8. Conventions

8.1. Standard Machine Names

The following machine names are suggested:

  • aug

  • ftu

  • iter

  • jet

  • mast

  • tcv

  • tore_supra

  • west

8.2. Physics Conventions

The EU-IM-TF has agreed on a variety of conventions to facilitate the integration of the code modules across EFDA. In the following the most important conventions are explained in detail to remove confusion and avoid ambiguity. For more physical detail than that represented here see F Hinton and R Hazeltine, Rev Mod Phys 48 (1976) 239-308, or R Hazeltine and J Meiss, Plasma Confinement (Addison-Wesley, 1992).

8.2.1. Coordinate System

There are generally two choices for defining a right-handed coordinate system in a toroidal geometry with the following coordinates:

  • major radius R

  • vertical heights Z

  • toroidal angle \(\phi\)

Remaining consistent with ITER, the EU-IM-TF has chosen to adopt the right-handed system

\[(R, \phi, Z)\]

i.e. R is to the right, Z is upwards, and \(\phi\) points into the plane on the right-hand side of the torus (i.e. mathematically positive). Looking from above, the toroidal angle is counter-clockwise, i.e. mathematically positive.

The following figures demonstrate the orientation of the toroidal angle \(\phi\) and the poloidal angle \(\theta\):





8.2.2. Representation of the Magnetic Field and Current

Generally, the magnetic field is described in terms of two scalar fields as it is divergence free. If the field is also axisymmetric then MHD equilibrium demands these are functions of each other. In the EU-IM-TF the relevant quantities are \(F_{{\rm dia}}\) and \(\Psi\) and the representation is

\[{\bf B} = F_{{\rm dia}} \nabla \phi +(2\pi)^{-1} \nabla \Psi \times \nabla \phi\]

where the factor of \(2 \pi\) is to have \(\Psi\) one and the same with the poloidal flux in Webers (see below).

The current given by Ampere’s law is

\[\mu_0 {\bf J} = \nabla F_{{\rm dia}} \times \nabla \phi - (2\pi)^{-1}(R^2 \nabla \cdot R^{-2} \nabla \Psi) \nabla \phi\]

The respective covariant toroidal components are useful forms:

\[B_\phi =F_{{\rm dia}} \qquad \qquad \mu_0 J_\phi = - (2\pi)^{-1}(R^2 \nabla\cdot R^{-2} \nabla \Psi)\]

where the latter is often expressed in terms of the “delta-star” operator, \(\Delta^* = R^2 \nabla \cdot R^{-2} \nabla\). These are not the toroidal field and current but the toroidal field and current multiplied by \(R\) respectively. The total plasma current \(I_p\) is the integral of \(J_{\phi} / R\) over the poloidal cross section (usually, but not always, over the closed flux surface region only).

> Given data:

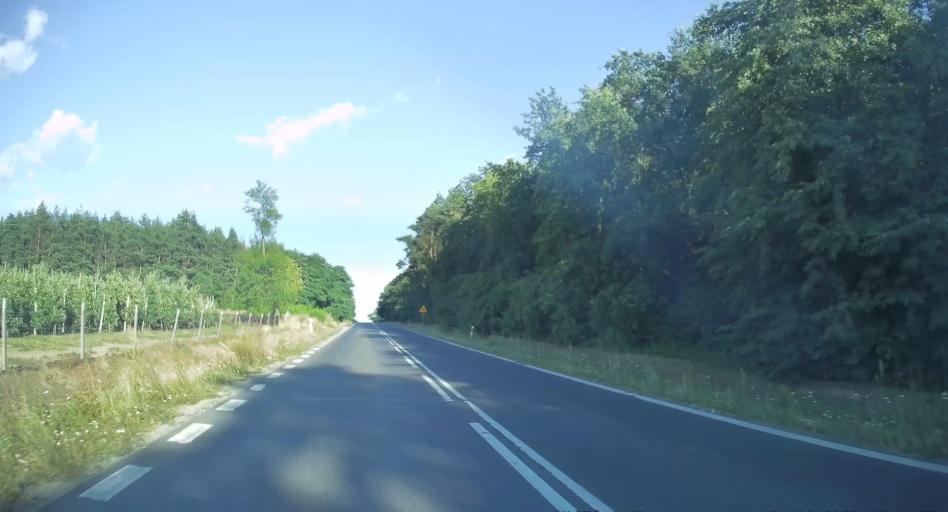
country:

> Given instruction A:
Reproduce from the conventions page above everything from "8.2.2. Representation of" down to "Webers (see below).".
> Given instruction B:
Answer these from the conventions page above:
(i) How many standard machine names does it suggest?
(ii) Looking from above, in which direction does the toroidal angle run?
(iii) The total plasma current is the integral of which quantity over the poloidal cross section?

> Task answer A:
8.2.2. Representation of the Magnetic Field and Current

Generally, the magnetic field is described in terms of two scalar fields as it is divergence free. If the field is also axisymmetric then MHD equilibrium demands these are functions of each other. In the EU-IM-TF the relevant quantities are \(F_{{\rm dia}}\) and \(\Psi\) and the representation is

\[{\bf B} = F_{{\rm dia}} \nabla \phi +(2\pi)^{-1} \nabla \Psi \times \nabla \phi\]

where the factor of \(2 \pi\) is to have \(\Psi\) one and the same with the poloidal flux in Webers (see below).

> Task answer B:
(i) Eight.
(ii) Counter-clockwise (mathematically positive).
(iii) J_φ / R.